Ces arrêtés lui avaient d'ailleurs permis d'être relaxée de tous les procès qui avaient été lancés contre elle, grâce à la partialité totale de la juge, Mata-Hastérie, nommée par Tonton Gépé qui avait fortuitement dû oublier de lui expliquer en quoi consistait cette charge, très certainement parce qu'une cassette remplie de pierres précieuses « stolen in Losses » avait par hasard atterri sur son bureau.
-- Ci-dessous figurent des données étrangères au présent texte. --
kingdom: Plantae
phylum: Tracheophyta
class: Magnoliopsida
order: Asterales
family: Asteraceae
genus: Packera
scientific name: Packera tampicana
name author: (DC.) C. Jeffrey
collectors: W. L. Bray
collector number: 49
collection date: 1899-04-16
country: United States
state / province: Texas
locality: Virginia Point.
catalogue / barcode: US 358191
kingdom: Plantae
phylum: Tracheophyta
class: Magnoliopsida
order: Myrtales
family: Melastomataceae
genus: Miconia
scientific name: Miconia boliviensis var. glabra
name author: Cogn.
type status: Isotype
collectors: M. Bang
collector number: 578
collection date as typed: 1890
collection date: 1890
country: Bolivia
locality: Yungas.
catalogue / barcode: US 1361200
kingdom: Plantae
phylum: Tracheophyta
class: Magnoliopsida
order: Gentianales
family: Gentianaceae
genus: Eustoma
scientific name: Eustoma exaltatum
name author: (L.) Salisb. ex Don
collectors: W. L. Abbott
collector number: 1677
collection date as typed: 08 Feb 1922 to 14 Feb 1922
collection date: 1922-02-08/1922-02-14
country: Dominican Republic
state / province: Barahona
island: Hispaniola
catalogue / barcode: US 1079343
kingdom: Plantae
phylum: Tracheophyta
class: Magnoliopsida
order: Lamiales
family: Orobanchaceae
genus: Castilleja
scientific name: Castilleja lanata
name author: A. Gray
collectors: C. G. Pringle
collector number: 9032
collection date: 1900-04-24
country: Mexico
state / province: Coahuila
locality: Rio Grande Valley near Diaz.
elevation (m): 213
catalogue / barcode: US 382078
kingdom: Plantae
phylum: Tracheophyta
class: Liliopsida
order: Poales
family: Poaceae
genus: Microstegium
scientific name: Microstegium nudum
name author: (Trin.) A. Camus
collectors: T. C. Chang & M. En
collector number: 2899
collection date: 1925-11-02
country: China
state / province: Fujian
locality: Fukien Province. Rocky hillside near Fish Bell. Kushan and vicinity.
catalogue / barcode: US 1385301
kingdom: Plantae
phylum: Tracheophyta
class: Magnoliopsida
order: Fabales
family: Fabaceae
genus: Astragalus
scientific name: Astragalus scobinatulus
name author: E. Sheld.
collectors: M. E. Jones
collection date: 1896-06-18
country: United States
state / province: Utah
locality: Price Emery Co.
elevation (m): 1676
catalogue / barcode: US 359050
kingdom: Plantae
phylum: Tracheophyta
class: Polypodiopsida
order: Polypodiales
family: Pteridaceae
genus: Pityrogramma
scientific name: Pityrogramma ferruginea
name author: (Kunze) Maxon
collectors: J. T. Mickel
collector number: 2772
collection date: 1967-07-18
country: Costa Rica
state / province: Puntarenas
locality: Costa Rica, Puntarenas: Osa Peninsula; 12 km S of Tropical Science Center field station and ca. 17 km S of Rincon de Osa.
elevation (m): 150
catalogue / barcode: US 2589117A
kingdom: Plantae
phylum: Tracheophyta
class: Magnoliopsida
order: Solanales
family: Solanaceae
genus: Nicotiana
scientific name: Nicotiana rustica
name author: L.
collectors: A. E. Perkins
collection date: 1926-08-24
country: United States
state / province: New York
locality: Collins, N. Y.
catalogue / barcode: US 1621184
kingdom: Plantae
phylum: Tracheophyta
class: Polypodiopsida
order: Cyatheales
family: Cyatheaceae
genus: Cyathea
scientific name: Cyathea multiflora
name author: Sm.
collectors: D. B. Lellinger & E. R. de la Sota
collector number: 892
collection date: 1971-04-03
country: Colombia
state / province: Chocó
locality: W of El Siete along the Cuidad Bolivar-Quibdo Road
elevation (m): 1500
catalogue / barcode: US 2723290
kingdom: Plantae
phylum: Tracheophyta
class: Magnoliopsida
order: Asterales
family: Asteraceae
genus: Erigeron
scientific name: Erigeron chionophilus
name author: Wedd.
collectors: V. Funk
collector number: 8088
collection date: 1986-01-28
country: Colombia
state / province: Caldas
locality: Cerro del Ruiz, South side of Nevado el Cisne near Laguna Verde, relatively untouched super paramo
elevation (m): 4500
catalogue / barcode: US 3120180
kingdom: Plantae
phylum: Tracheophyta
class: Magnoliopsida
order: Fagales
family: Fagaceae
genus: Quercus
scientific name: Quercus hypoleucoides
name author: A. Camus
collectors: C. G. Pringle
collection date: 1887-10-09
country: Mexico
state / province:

La mairie fermée par ses soins, Chouze avait effectué toutes les tâches de son mandat de maire depuis la taverne de son époux, « Aux Bretons et Berrichons réunis ». Elle en avait profité pour bannir toute la population de la taverne municipale, afin que nul ne soit tenté d'enrichir la mairie à ses dépens. Elle siégeait en permanence derrière son comptoir, se montrant toujours très occupée dès lors qu'elle n'y dormait pas mais était discrètement toujours très attentive aux potins et racontars de sa taverne.
Pendant sa partie de fléchette, elle entendit le maire Cokorico parler à la foule composée exclusivement denfants adoptifs de Chouze depuis une fenêtre, tâchant de la disperser. Il haranguait la populace en expliquant bien clairement que s'ils avaient tous faim, ça n'était pas sa faute à lui qui n'était là que depuis la veille, mais à celle de la mairesse précédente, dame Chouze, qui avait laissé un trou de 20000 écus dans les caisses de la mairie, qu'elle s'était d'ailleurs certainement mis dans les poches vu la facilité qu'elle avait à déstabiliser le marché. Sous les huées, il dut refermer son volet. Chouze prit à son tour la parole, les larmes aux yeux.
« Vous voyez bien que ce Cokorico n'est qu'un imposteur ! Il ne sait que dénigrer le travail d'autrui ! Et en plus dire du mal en public de quelqu'un du même parti que lui c'est... insupportable. Intolérable ! » Et elle éclata en sanglots, alors que la foule scandait son nom, bombardant la façade de la mairie de chouzequettes, briques et tout autre chose pouvant leur tomber sous la main. C'est d'ailleurs en se jetant avec force contre le mur de la mairie qu'un des fils de Chouze se... hum... peut-être allons-nous passer sur ce détail totalement anecdotique... Toujours est-il que tous se mirent à chanter en chur le nouvel hymne du village :
« Savez-vous voter pour Chouze, à la mode, à la mode... savez-vous voter pour Chouze, à la mode de Chouzeville. »Vous n'avez rien compris à cette histoire ? Rassurez-vous, il n'y avait rien à comprendre.